Greyfriars Church

Greyfriars Church

The first Friary Church of St. Francis, commonly known as the Greyfriars' Church, in Basingstoke was built alongside the Caversham Road, down by the River Thames in 1233. Reading Abbey had been worried that they would become a rival religious order in the town, but the friars' Royal patronage had obliged them to provide a piece of land nonetheless. It, however, proved to be a very poor plot indeed. With constant flooding, the friars found it difficult to undertake even the most basic of daily tasks. Luckily, the Archbishop of Canterbury was himself a Franciscan and took up their cause with the abbey. So, in 1285, they were granted and moved to a new site on New Street, later to be called Friar Street in their honour.

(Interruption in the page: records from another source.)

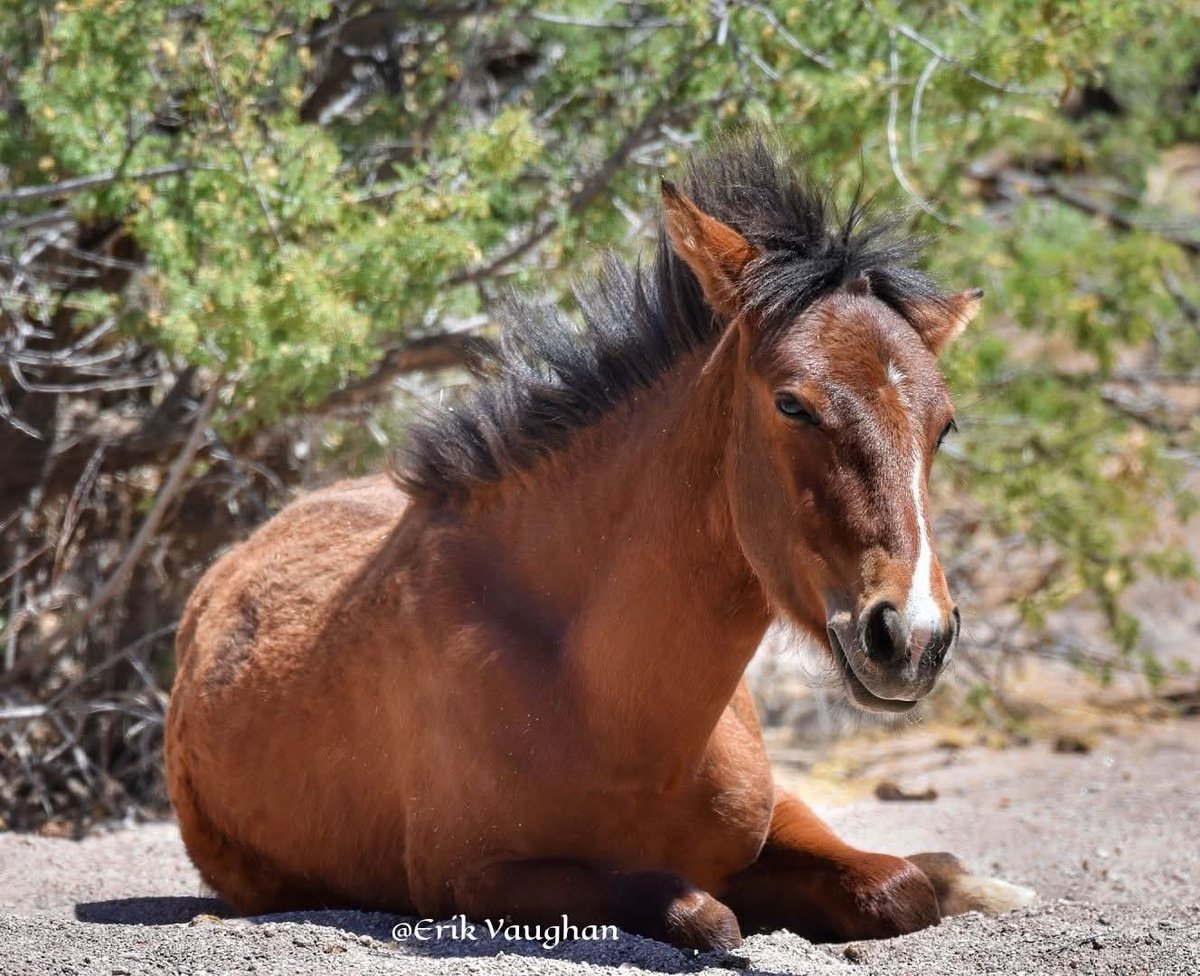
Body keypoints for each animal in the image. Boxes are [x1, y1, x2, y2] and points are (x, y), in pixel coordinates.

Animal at [165, 136, 1034, 951]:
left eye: (943, 426)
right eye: (792, 403)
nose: (912, 637)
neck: (605, 702)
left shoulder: (775, 811)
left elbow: (896, 888)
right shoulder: (474, 878)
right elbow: (699, 910)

The buildings in Friar Street seem to have been completed shortly after 1311. As well as the church and cloister, the complex (recorded in 1538) included "three pretty lodgings, one kept by the warden, another by Mr. Ogle the King's servant, and the third by an old lady called my Lady Saynt Jane. There is a goodly walk in their back side, with trees, pond, and an orchard, in all twenty acres."

 

Today, the nave and aisles of the church survive, including a number of early 14th century decorative floor tiles and the beautiful five-light west window (although the glass "decked with greyfriars" is long gone). The south transept was built on old foundations, but these were probably those of the cloister. Still, what remains is the 'best preserved English Franciscan church" in the country. The complex was dissolved by Dr. John London on 13th September 1538 when he found there "little plate and jewels," only a "great trough of lead at their well, and another in the kitchen, and the bell turret is covered in lead. Church ornaments slender". What little there was of any worth was later stolen when the poor of the town broke in and ransacked the place.

 

The church building survived because London recommended its reuse as the Tudor Town Hall. For many years afterwards, it was also the town prison. It was restored as a Church of England church by WH Woodman in 1862-3 and now contains the tomb of the great Reading entrepreneur and founder of Sutton Seeds, Martin Hope Sutton (1901).